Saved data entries
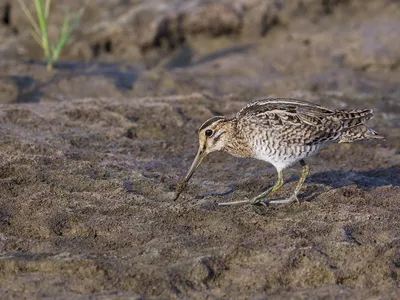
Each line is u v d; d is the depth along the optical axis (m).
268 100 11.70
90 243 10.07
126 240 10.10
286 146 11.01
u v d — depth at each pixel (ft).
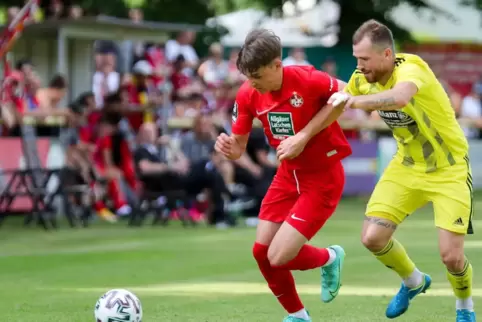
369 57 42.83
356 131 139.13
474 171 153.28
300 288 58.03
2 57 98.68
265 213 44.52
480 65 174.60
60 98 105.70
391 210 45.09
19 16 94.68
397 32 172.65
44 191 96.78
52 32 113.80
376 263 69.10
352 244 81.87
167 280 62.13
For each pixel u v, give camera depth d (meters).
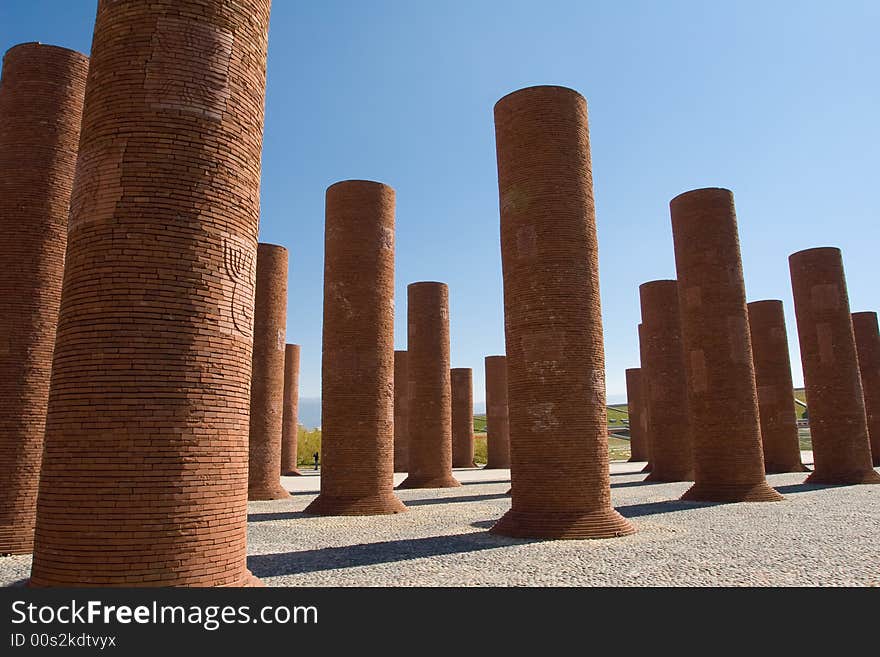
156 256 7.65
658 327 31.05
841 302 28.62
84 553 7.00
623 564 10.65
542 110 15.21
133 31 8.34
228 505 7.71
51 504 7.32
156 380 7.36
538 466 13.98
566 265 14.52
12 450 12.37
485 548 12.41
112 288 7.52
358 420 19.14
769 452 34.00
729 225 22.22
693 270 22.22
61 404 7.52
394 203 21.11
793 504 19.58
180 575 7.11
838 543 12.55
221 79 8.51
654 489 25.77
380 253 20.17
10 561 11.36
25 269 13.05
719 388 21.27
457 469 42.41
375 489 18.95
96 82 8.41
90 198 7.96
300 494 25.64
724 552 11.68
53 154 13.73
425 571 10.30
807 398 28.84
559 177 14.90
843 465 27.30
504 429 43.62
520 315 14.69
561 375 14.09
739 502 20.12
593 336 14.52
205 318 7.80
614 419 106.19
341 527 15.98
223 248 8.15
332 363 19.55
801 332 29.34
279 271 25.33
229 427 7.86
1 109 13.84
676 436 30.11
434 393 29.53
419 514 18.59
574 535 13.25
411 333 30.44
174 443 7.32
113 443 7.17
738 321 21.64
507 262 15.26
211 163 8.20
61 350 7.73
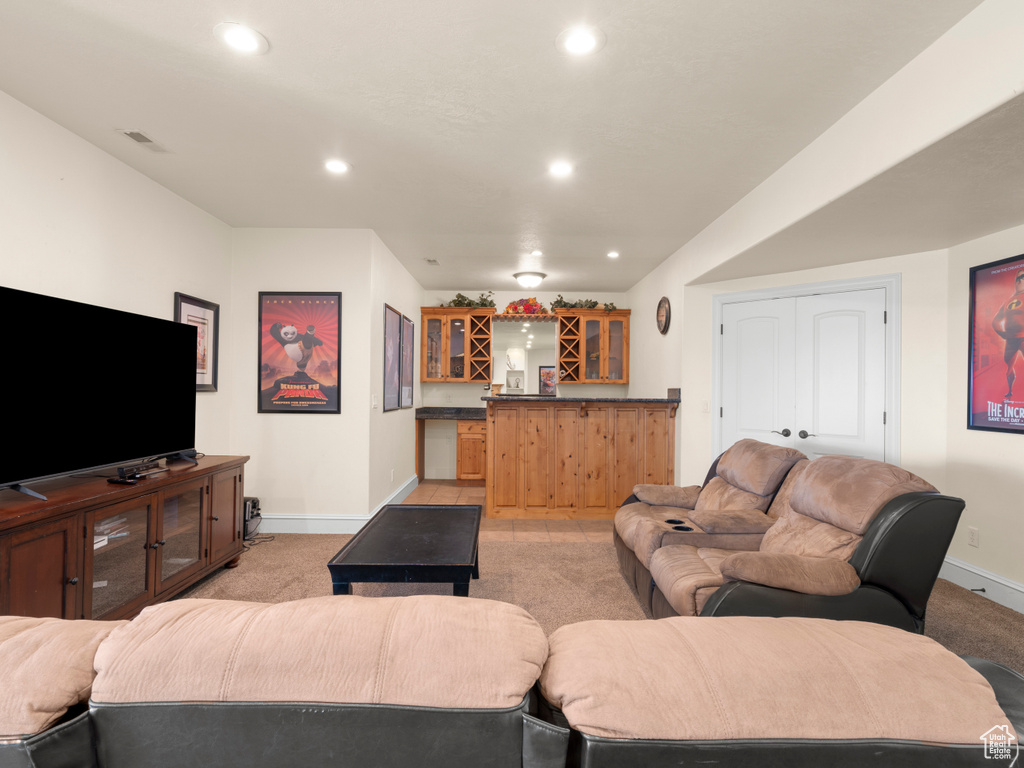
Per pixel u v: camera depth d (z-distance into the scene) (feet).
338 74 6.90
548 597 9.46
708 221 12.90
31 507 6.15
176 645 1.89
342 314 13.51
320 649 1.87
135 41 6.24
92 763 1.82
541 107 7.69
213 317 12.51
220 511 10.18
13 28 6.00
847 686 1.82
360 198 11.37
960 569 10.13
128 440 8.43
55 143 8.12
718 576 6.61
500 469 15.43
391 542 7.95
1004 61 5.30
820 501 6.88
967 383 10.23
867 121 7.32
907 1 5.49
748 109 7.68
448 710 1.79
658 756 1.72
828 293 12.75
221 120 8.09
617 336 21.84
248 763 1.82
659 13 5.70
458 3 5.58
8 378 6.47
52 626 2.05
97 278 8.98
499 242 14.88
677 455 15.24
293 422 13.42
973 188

_EXERCISE_
Looking at the records above, say how many of their lines include the word "camera", with no other words.

_RESPONSE TO THE TASK_
2